AngelList analyzed IRR for almost 2,500 deals dating back to 2013
Tech innovation is becoming more widely distributed across the United States.
Among the five startups launched in 2020 that raised the most financing, four were based outside the Bay Area. Prominent VCs like Keith Rabois of Founders Fund, David Blumberg of Blumberg Capital, and Joe Lonsdale of 8VC have moved out of the Bay Area to new emerging tech hubs, which AngelList defines as Austin, Texas; Seattle; Denver; Portland, Oregon; Brooklyn, New York; Nashville, Tennessee; Pittsburgh; and Miami.
The number of syndicated deals on AngelList in emerging markets has increased 144% over the last five years.
The number of startups in these emerging markets is growing fast, according to AngelList data, and increasingly getting a bigger piece of the VC pie.

# EXERCISE PROMPT
Pick up the article on startup investing in emerging U.S. tech hubs after its final sentence and continue it.

# DATA FOR ANALYSIS
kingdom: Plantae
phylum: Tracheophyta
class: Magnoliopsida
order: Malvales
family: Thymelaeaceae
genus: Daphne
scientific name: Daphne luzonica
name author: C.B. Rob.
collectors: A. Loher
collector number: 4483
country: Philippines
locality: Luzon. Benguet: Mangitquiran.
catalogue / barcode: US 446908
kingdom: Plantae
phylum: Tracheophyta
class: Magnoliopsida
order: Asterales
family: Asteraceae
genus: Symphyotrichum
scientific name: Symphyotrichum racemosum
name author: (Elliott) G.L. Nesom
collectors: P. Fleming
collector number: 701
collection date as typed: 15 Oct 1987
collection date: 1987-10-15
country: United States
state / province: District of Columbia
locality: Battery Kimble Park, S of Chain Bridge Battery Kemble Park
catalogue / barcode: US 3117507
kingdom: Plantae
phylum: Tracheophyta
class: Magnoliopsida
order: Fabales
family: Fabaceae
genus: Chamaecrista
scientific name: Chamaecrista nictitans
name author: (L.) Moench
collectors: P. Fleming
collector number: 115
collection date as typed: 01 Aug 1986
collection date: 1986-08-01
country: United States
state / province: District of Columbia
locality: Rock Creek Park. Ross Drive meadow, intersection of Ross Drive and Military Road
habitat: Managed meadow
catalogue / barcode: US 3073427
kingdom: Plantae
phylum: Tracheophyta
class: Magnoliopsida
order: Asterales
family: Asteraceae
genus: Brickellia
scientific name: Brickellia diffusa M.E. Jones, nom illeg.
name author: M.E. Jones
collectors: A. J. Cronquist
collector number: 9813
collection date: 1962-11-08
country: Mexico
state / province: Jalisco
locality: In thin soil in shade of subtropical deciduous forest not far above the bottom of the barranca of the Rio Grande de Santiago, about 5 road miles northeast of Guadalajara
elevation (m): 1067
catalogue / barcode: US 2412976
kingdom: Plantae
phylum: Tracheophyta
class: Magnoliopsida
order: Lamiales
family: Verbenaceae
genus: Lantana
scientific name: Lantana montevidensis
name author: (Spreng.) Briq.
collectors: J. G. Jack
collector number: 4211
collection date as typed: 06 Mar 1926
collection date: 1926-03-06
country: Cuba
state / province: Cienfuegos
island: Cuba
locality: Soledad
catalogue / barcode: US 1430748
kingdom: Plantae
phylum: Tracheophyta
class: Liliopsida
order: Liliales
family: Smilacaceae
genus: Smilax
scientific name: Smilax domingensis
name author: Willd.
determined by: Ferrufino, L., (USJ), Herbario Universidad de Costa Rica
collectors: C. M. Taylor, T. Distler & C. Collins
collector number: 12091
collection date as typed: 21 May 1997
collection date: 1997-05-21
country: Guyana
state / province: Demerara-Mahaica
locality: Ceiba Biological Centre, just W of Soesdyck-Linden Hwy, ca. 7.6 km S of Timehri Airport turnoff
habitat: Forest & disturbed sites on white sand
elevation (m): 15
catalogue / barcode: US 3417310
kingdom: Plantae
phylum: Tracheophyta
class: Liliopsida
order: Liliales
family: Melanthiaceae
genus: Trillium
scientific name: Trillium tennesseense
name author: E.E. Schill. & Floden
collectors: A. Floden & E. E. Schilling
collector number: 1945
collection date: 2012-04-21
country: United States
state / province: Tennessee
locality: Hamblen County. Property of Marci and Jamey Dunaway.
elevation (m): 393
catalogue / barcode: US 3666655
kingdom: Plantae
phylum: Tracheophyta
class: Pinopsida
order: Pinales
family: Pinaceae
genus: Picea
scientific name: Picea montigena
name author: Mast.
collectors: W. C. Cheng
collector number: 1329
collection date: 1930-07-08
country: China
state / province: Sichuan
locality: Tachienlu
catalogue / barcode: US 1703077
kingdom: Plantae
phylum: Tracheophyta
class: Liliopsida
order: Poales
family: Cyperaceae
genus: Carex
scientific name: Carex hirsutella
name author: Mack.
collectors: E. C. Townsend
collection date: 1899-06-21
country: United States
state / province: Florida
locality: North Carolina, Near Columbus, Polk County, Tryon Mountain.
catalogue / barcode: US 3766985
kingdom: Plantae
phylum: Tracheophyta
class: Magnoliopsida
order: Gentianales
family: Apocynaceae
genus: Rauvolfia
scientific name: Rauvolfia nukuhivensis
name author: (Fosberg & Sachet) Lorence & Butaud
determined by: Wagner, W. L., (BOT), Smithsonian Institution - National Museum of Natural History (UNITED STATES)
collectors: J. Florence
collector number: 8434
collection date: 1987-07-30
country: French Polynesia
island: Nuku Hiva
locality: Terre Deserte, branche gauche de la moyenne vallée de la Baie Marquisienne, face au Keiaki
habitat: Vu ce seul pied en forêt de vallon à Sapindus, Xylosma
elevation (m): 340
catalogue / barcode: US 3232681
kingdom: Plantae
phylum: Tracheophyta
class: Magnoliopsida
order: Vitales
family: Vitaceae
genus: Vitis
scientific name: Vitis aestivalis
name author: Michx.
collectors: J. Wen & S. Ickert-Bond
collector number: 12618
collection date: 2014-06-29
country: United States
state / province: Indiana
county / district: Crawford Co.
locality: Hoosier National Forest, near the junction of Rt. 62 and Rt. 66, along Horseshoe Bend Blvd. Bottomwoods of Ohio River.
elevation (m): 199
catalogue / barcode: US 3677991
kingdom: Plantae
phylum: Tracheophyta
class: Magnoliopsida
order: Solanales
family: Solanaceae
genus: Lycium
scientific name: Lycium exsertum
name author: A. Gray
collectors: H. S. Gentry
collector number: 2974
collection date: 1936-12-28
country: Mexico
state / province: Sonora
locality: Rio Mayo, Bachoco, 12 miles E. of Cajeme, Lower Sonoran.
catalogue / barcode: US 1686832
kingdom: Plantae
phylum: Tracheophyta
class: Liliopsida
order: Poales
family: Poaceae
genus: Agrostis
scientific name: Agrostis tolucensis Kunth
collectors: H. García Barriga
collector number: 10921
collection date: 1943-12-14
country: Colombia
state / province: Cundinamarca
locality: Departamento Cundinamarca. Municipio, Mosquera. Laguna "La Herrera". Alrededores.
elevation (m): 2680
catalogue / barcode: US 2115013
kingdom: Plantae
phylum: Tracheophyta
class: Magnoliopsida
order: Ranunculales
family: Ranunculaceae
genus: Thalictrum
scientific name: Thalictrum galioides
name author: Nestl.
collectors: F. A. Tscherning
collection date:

# RESPONSE TO THE EXERCISE
AngelList compared the performance of startups based in emerging tech hubs to startups in Silicon Valley by internal rate of return (IRR), which measures the rate of growth these investments have generated. AngelList defines “Silicon Valley” as San Francisco, Palo Alto, Mountain View, Oakland, San Mateo, Berkeley, Redwood City, Menlo Park, San Jose, Santa Clara, Sunnyvale, Burlingame and San Carlos.
According to AngelList’s data, startups in emerging tech hubs have an aggregate IRR of 19.4% per year on syndicated deals on AngelList. Syndicated deals on AngelList in Silicon Valley have an aggregate IRR of 17.5% per year.
Total value to paid-in (TVPI), which is the return multiple net of fees, is also slightly higher for AngelList deals in emerging tech hubs (1.67x) than Silicon Valley (1.60x). This means for every $1 invested into startups based in emerging tech hubs, the investor’s portfolio is now valued at $1.67, compared to $1.60 for Silicon Valley startups.
This data is based on a sample of nearly 2,500 syndicated deals on AngelList dating back to 2013, with returns current as of January 1, 2021.
Investors we spoke with offered a variety of reasons for the rise of these emerging tech hubs, including cheaper taxes outside the Bay Area, lower cost of living and a wider distribution of talent brought on by the COVID-19 pandemic.